A recent story in the New York Times should send chills down the spines of anonymous bloggers since apparently prosecutors in New York issued a grand jury subpoena to help identify of certain people blogging on a website called Room 8. On the face of the subpoena in capital letters there was a warning that merely disclosing the very existence of the subpoena could impede the investigation and interfere with law enforcement. A clear message that someone would be prosecuted for disclosure of the subpoena.
After the threat of the a lawsuit for violation of free speech under the First Amendment of the Constitution the prosecutors withdrew the subpoena.
Anonymity and the Internet have been an issue for some time since the First Amendment protects free speech, and there are individuals who want to use post messages, emails, and have websites to say what they feel about issues without fear of reprisal. Over the years there has been a great deal of litigation against Joe and Jane Doe for cybersmear where anonymous postings are made about publically trade stocks on sites like Yahoo! Finance. Also lawsuits have been brought against Joe and Jane Doe for allegedly intruding on websites to steal information.

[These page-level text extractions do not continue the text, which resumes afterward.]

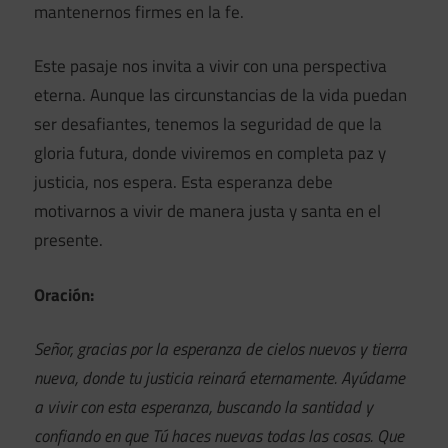
mantenernos firmes en la fe.
Este pasaje nos invita a vivir con una perspectiva
eterna. Aunque las circunstancias de la vida puedan
ser desafiantes, tenemos la seguridad de que la
gloria futura, donde viviremos en completa paz y
justicia, nos espera. Esta esperanza debe
motivarnos a vivir de manera justa y santa en el
presente.
Oración:
Señor, gracias por la esperanza de cielos nuevos y tierra
nueva, donde tu justicia reinará eternamente. Ayúdame
a vivir con esta esperanza, buscando la santidad y
confiando en que Tú haces nuevas todas las cosas. Que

But bloggers are something of a different category since one of the points of a blog is make comments about social, political, sports, or any issue they feel. Some bloggers are happy to identify themselves, but since the First Amendment allows free speech some bloggers post anonymously.

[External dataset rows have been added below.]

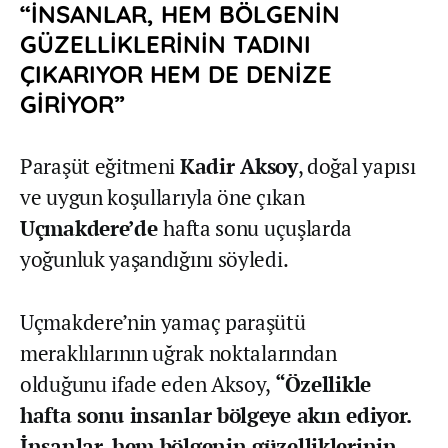
“İNSANLAR, HEM BÖLGENİN
GÜZELLİKLERİNİN TADINI
ÇIKARIYOR HEM DE DENİZE
GİRİYOR”
Paraşüt eğitmeni
Kadir Aksoy
, doğal yapısı
ve uygun koşullarıyla öne çıkan
Uçmakdere’de
hafta sonu uçuşlarda
yoğunluk yaşandığını söyledi.
Uçmakdere’nin yamaç paraşütü
meraklılarının uğrak noktalarından
olduğunu ifade eden Aksoy,
“Özellikle
hafta sonu insanlar bölgeye akın ediyor.
İnsanlar, hem bölgenin güzelliklerinin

In this case threatening to prosecute a blogger where it not clear that a crime had even been committed is very perplexing and the civil liberty groups are up in arms.

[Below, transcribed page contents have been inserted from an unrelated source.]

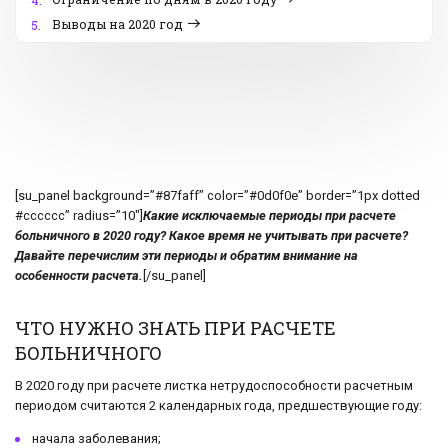
4.
Выводы на 2020 год
5.
[su_panel background=”#87faff” color=”#0d0f0e” border=”1px dotted
#cccccc” radius=”10″]
Какие исключаемые периоды при расчете
больничного в 2020 году? Какое время не учитывать при расчете?
Давайте перечислим эти периоды и обратим внимание на
особенности расчета.
[/su_panel]
ЧТО НУЖНО ЗНАТЬ ПРИ РАСЧЕТЕ
БОЛЬНИЧНОГО
В 2020 году при расчете листка нетрудоспособности расчетным
периодом считаются 2 календарных года, предшествующие году:
начала заболевания;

The courts have no body of law to depend on to rule on such complex cases, and most judges do not have personal experiences to draw on. This is true for the explosion of the use of the Internet as it changes our lives. For instance, in 1995 when the browser first was released making the Internet a public utility, no one could have foreseen Google, Facebook, or bloggers. The courts are generally slow to adopt to major social change because old laws do not apply well. However, over time the court system will have to deal with these complex issues brought about changes of the Internet.